Ultra fast Thunderbolt NAS with Apple M1 and Linux
In this post I discuss how you can upgrade a NAS Server by adding Thunderbolt 3 for lightning fast connectivity at 20 or 40Gbps. This particular implementation is specific to an Apple Mac Mini M1 and a Linux NAS server on an older Supermicro X10SRL-F motherboard, but the principles should be the same on similar architectures and operating systems.
I’m running the latest (Q3 2021) linux kernel on the NAS Server:
Linux nas-04 5.13.4-1.el7.elrepo.x86_64 #1 SMP Wed Jul 21 23:02:00 EDT 2021 x86_64 x86_64 x86_64 GNU/Linux
I should note that one major caveat to this configuration is that it’s point to point between two computers via Thunderbolt 4 cable(s). The networking functionality of the NAS hasn’t been disrupted or replaced, it’s simply augmented with another communication medium between two nearby computers. Thunderbolt allows for bridge mode, so multiple devices can be connected in series.
This implementation isn’t particularly novel. It is however relatively new and a lot of people that might not otherwise be aware of this approach to fast storage might find it interesting. In particular, people with smaller system disks that are non-upgradable that do Video Editing, people that shuffle VMs in their homelab, et al. There are a lot of existing Thunderbolt Direct Attach (DAS) enclosures (OWC makes some nice ones - no affiliation), but based on my cursory research I wasn’t able to find much that delved into using Thunderbolt’s networking capability to connect to an existing NAS server (albeit point-to-point). I like the idea of having a pseudo-DAS via NAS over PtP Thunderbolt. The Thunderbolt 4 spec includes fiber, so eventually cable distance won’t be a limiting factor.
Because I wasn’t able to find a lot of documentation about the linux thunderbolt interfaces and there are not a lot of user-space tools presently available (Q3 2021), I decided to compile my thoughts and output captures here.

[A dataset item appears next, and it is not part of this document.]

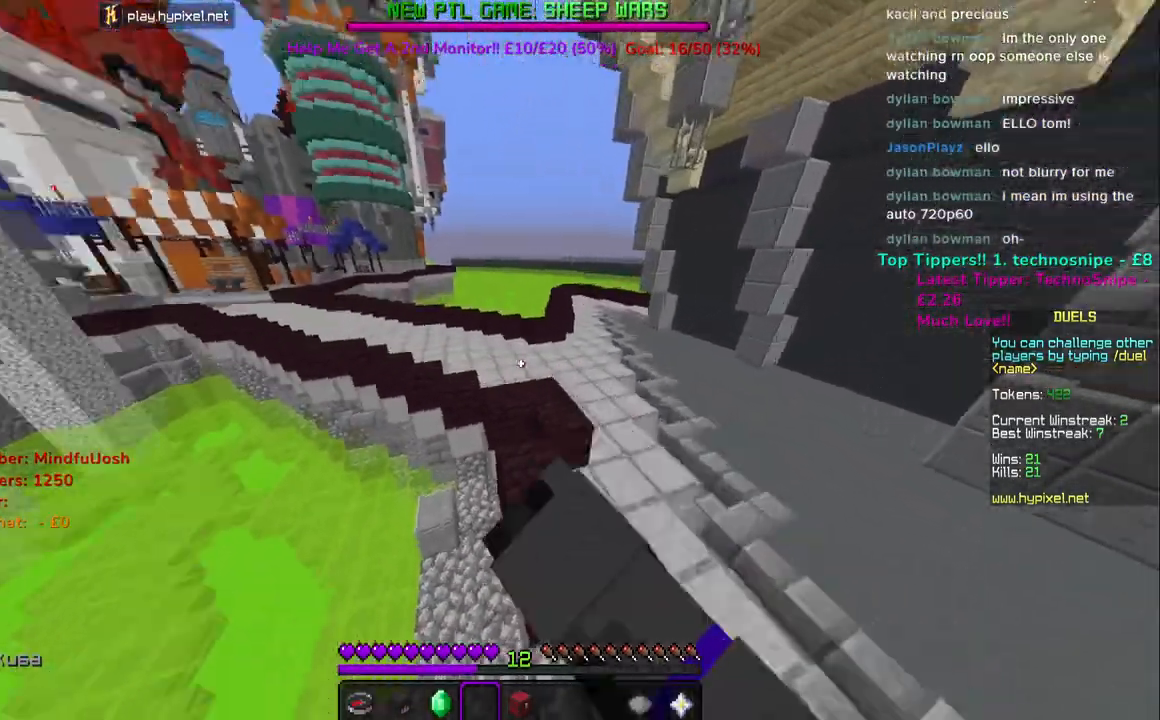
{"keys": ["space", "w"], "mouse": ["left"], "events": [[67, "mouse_right", "down"], [67, "space", "up"], [83, "mouse_left", "down"], [183, "space", "down"], [233, "mouse_right", "up"], [267, "mouse_left", "up"], [333, "mouse_left", "down"], [367, "mouse_right", "down"], [450, "mouse_right", "up"]]}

I’m a data hoarder and I still have various data going back a couple of decades. My data consist of email from the late 90’s, old hard disk images, documents, source code, databases, pictures and other digital things I’ve created or collected over the years. Much of it is in archival (old MIDI files, DOS games and similar), but occassionally I will seek something out which often requires mounting a disk image or searching a large file index. As a result, I’m always exploring ways to improve my home computer lab. Plus, I just enjoy pushing the limits of performance.
After upgrading my homelab network to 10Gbps (~ 1,250 MB/s) I was quite happy with the overall performance. However, I quickly found myself upgrading the NAS with NVMe disks and even striping several of them for maximum performance. As NVMe disks and interfaces have gotten faster I’ve found myself saturating a 10Gb ethernet network. Thunderbolt is exciting for several reasons, but most notable for me is the sheer speed and bandwidth capability.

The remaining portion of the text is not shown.